The Trump Administration announced for the first time the ban on U.S. companies from maintaining commercial ties with Huawei in May this year, but since then had already decreed two moratoriums to that decision, to which is added that of this Monday, when it expired the decreed in August.
Trump’s executive is wary of the company’s links with the Chinese government and claims to have suspicions that Huawei could use its mobile phones and other technological equipment to spy abroad and provide information to the country’s leaders.
Although the market share of Huawei mobile phones in the United States is very small (less than 1% according to the most recent Statcounter data), the Chinese company does have a strong presence as a supplier of telecommunications equipment in the country’s rural areas.
Its products, which are substantially cheaper than those of its competitors, have enabled the deployment of wireless networks in large parts of the sparsely populated country where, had it not been for Huawei, these infrastructures would have been virtually financially unviable.
“The temporary extension of the general license will allow tele-operators to continue serving customers in some of the most remote areas of the country who otherwise would have been left disconnected,” said Secretary of Commerce Wilbur Ross.
“The department (of Commerce) will continue to rigorously monitor exports of technology considered strategic to ensure that those who want to threaten our national security do not take advantage of our innovations,” he said.
For his part, Huawei said in a statement that the extension of the moratorium “will not, in any case, have a substantial impact on their business,” but despite this considered that is receiving “unfair treatment” by the government of Trump.
“The decision of the U.S. Department of Commerce to include Huawei in its List of Entities (with which their companies cannot do business) has been more detrimental to the U.S. than to Huawei. This decision has caused significant economic damage to the U.S. companies with which Huawei does business,” they argued from the Chinese manufacturer.
Along with its presence in rural areas, the other key aspect to understand Huawei’s impact on the country’s economy are suppliers of technology and software components, such as chip manufacturers Intel, Xilinx and Broadcom, and Internet giant Google, owner of the Android operating system, present in Huawei’s devices.
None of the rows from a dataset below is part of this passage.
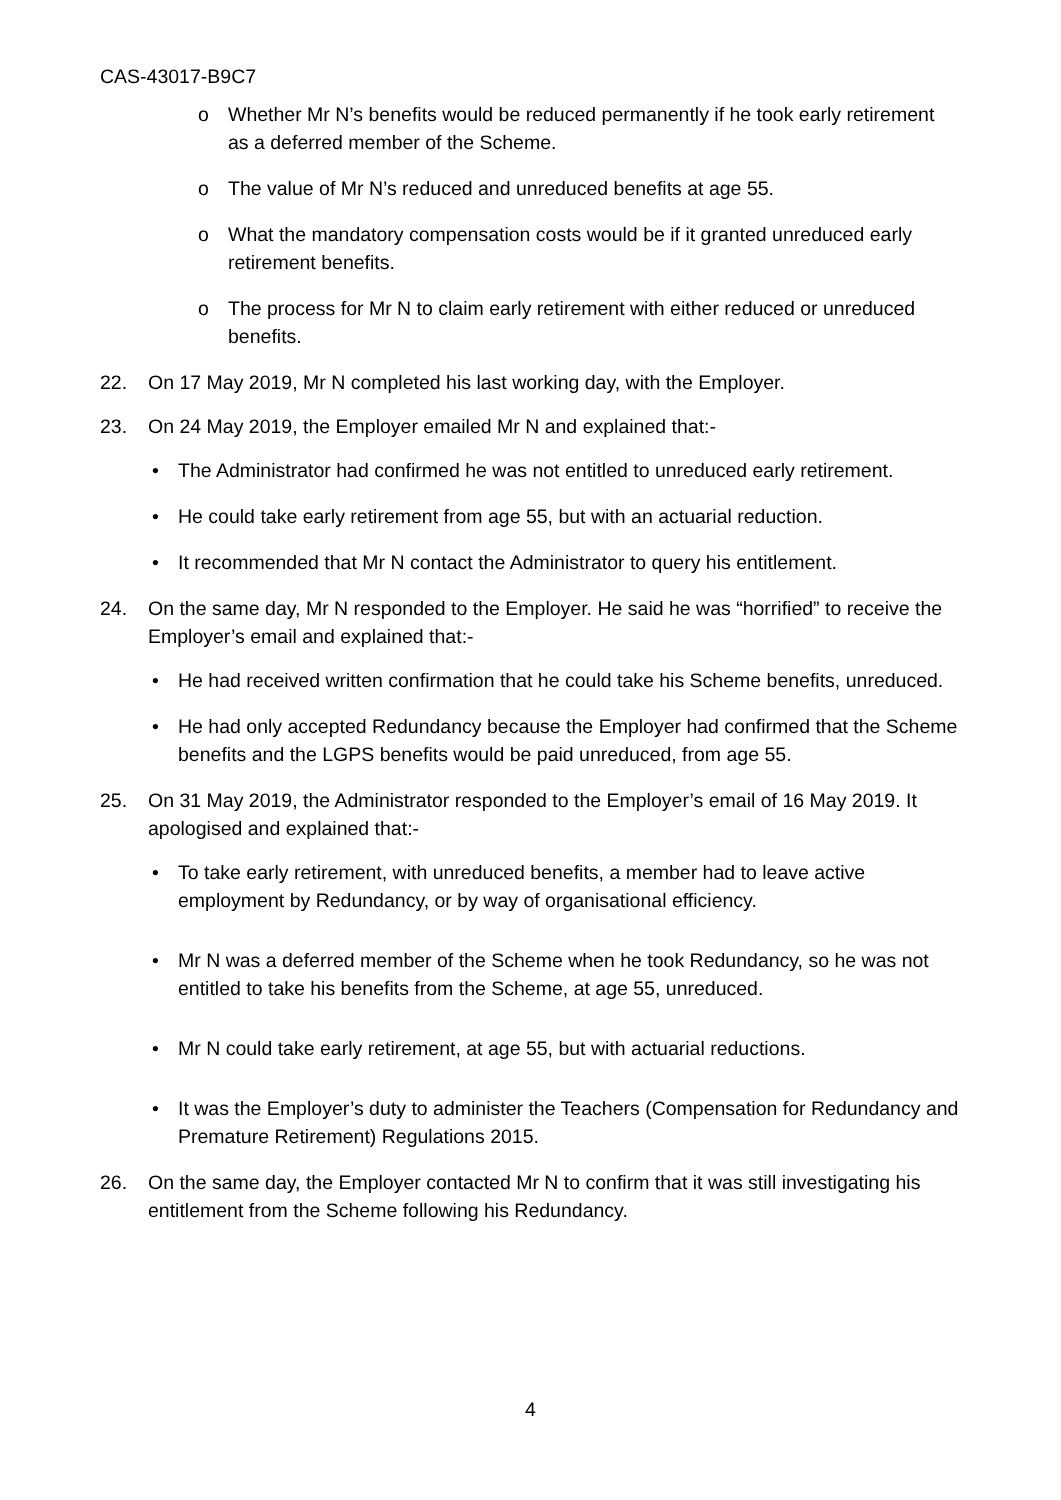CAS-43017-B9C7
o Whether Mr N’s benefits would be reduced permanently if he took early retirement as a deferred member of the Scheme.
o The value of Mr N’s reduced and unreduced benefits at age 55.
o What the mandatory compensation costs would be if it granted unreduced early retirement benefits.
o The process for Mr N to claim early retirement with either reduced or unreduced benefits.
22. On 17 May 2019, Mr N completed his last working day, with the Employer.
23. On 24 May 2019, the Employer emailed Mr N and explained that:-
• The Administrator had confirmed he was not entitled to unreduced early retirement.
• He could take early retirement from age 55, but with an actuarial reduction.
• It recommended that Mr N contact the Administrator to query his entitlement.
24. On the same day, Mr N responded to the Employer. He said he was “horrified” to receive the Employer’s email and explained that:-
• He had received written confirmation that he could take his Scheme benefits, unreduced.
• He had only accepted Redundancy because the Employer had confirmed that the Scheme benefits and the LGPS benefits would be paid unreduced, from age 55.
25. On 31 May 2019, the Administrator responded to the Employer’s email of 16 May 2019. It apologised and explained that:-
• To take early retirement, with unreduced benefits, a member had to leave active employment by Redundancy, or by way of organisational efficiency.
• Mr N was a deferred member of the Scheme when he took Redundancy, so he was not entitled to take his benefits from the Scheme, at age 55, unreduced.
• Mr N could take early retirement, at age 55, but with actuarial reductions.
• It was the Employer’s duty to administer the Teachers (Compensation for Redundancy and Premature Retirement) Regulations 2015.
26. On the same day, the Employer contacted Mr N to confirm that it was still investigating his entitlement from the Scheme following his Redundancy.
4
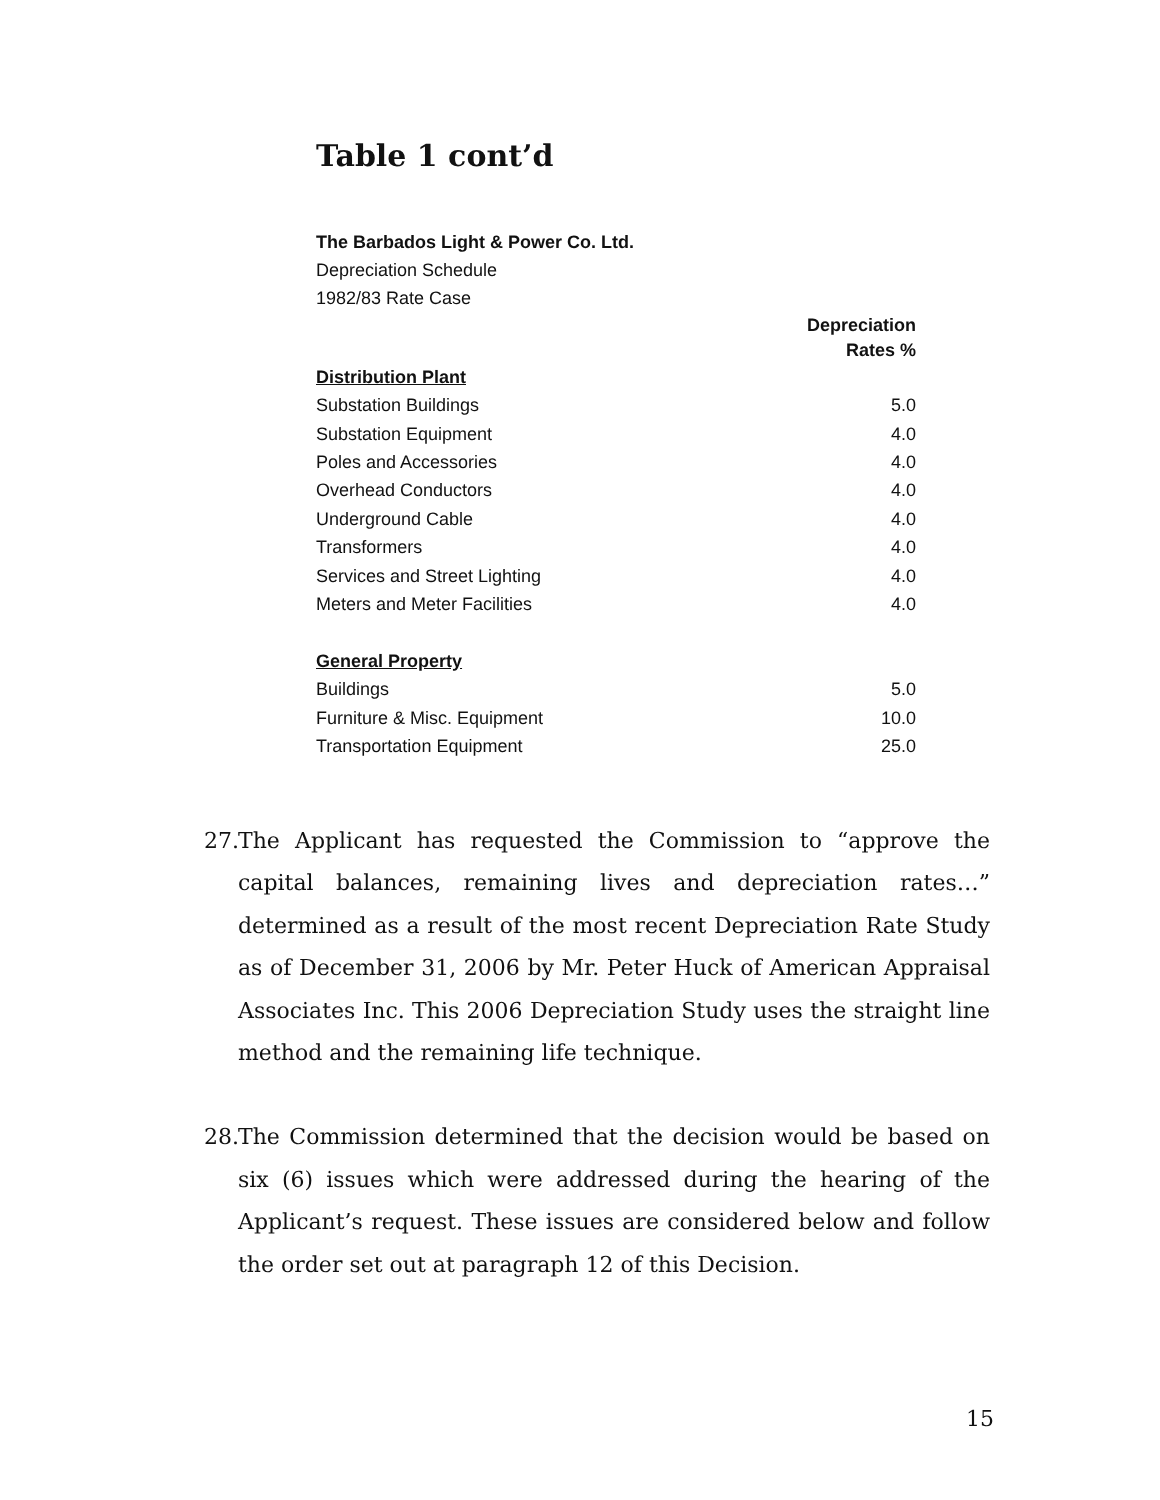Table 1 cont’d
| The Barbados Light & Power Co. Ltd. | |
| Depreciation Schedule | |
| 1982/83 Rate Case | |
| | Depreciation Rates % |
| Distribution Plant | |
| Substation Buildings | 5.0 |
| Substation Equipment | 4.0 |
| Poles and Accessories | 4.0 |
| Overhead Conductors | 4.0 |
| Underground Cable | 4.0 |
| Transformers | 4.0 |
| Services and Street Lighting | 4.0 |
| Meters and Meter Facilities | 4.0 |
| General Property | |
| Buildings | 5.0 |
| Furniture & Misc. Equipment | 10.0 |
| Transportation Equipment | 25.0 |
27. The Applicant has requested the Commission to “approve the capital balances, remaining lives and depreciation rates…” determined as a result of the most recent Depreciation Rate Study as of December 31, 2006 by Mr. Peter Huck of American Appraisal Associates Inc. This 2006 Depreciation Study uses the straight line method and the remaining life technique.
28. The Commission determined that the decision would be based on six (6) issues which were addressed during the hearing of the Applicant’s request. These issues are considered below and follow the order set out at paragraph 12 of this Decision.
15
Of all the American providers of Huawei, Google has the highest profile, since the phones that the Chinese manufacturer sells worldwide (and are especially popular in markets such as Latin America and Europe) have pre-installed Android and services such as Chrome, Gmail, Google Maps, YouTube and the app store Google Play.
The Huawei veto is framed in a context of trade war with China, which has been open since practically the moment Trump became President in 2017, and which has for the moment resulted in tariffs on hundreds of millions of Chinese imports and similar reprisals by Beijing.
Trade tensions between the world’s two largest economies have affected global activity, with a particular impact on international supply chains.
Specifically, in October the International Monetary Fund (IMF) lowered the growth forecasts for both the US and China for this year and next, as well as the prospects for world growth in the face of growing uncertainty.